Revisiting dinner

Guys see no sense in going to the doctor unless they think they’re dying.

Actually, guys don’t have much sense when it comes to health – regardless of their age.

When they’re young they think nothing can kill them.

When they’re old they’re too tired to leave the house.

We figure we can beat anything with a nap on the couch and a cold beer.

The wife thinks chicken noodle soup cures all.
I humor her and drink it.

A couple of nights ago the wife made a run to the local plate lunch joint.

Dinner is served at stately Harrington manor.

Or Casa del Harrington if you pressed 1 for Spanish.

Dog-Barfing-sizedThe next morning I’m barfing away.

So as she heads to work the wife says, “You going to the doctor?”

“Why would I do that?”

And she’s gone.

Seeing the doc, who’s really a wonderful person, involves a 90 minute round trip and a couple of hours playing games on my iphone in the waiting room.

Since the chairs are no good for napping, beer is not allowed and there’s no place to barf except on the person next to me who probably has some contagious disease, why would I want to go there?
_ _ _ _
**Assignment 1:** According to the post about skipping the doctor, what does the wife think cures all?
**Assignment 2:** Can you carry the post about skipping the doctor further, starting after its final sentence?

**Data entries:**
_ _ _ _
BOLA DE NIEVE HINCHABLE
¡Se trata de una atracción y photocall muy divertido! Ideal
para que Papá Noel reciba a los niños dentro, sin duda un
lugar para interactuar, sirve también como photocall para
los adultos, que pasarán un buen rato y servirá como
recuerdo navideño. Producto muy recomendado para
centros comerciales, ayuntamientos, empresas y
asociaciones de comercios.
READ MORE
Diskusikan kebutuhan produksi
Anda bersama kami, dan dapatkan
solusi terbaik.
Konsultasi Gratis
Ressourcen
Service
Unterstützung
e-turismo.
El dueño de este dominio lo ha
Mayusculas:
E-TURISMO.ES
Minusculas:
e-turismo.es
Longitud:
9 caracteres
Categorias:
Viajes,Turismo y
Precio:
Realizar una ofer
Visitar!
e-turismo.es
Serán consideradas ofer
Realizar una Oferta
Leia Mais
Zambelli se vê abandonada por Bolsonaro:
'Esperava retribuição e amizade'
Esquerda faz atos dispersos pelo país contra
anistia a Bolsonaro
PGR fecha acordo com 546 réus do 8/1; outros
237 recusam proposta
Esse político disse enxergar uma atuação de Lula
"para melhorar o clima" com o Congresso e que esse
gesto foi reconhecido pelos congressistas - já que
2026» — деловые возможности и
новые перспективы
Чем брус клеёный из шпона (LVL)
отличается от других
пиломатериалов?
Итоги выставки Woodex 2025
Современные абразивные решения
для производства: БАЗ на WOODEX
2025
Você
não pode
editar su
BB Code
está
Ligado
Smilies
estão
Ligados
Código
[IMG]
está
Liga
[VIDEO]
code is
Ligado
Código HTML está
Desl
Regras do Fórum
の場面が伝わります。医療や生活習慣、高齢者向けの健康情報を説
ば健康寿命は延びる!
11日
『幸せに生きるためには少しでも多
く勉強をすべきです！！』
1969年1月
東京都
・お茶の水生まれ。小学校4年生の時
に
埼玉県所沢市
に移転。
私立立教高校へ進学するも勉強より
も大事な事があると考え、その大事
_ _ _ _
**Final answer 1:** Chicken noodle soup.

**Final answer 2:**
If I did go, here’s what would have happened…

The doc, lovely lady she is, would come flying through the door, grab a quick hug and, “What’s up?”

“I’m running at both ends. Something the wife fed me.”

“Sounds like you got a bug. Here, get this at the pharmacy.”

Quick hug and swoosh – she’s gone in a puff of smoke.

Total time – maybe 30 seconds.

I love her.
I really do.

As much as I can love anyone I see only when life sucks and I’m grumpy.

I get about the same amount of time as I do with the wife between her girlfriend phone calls and cruising Facebook.

At least the wife feeds me.
Even if I can keep it down for just a little while.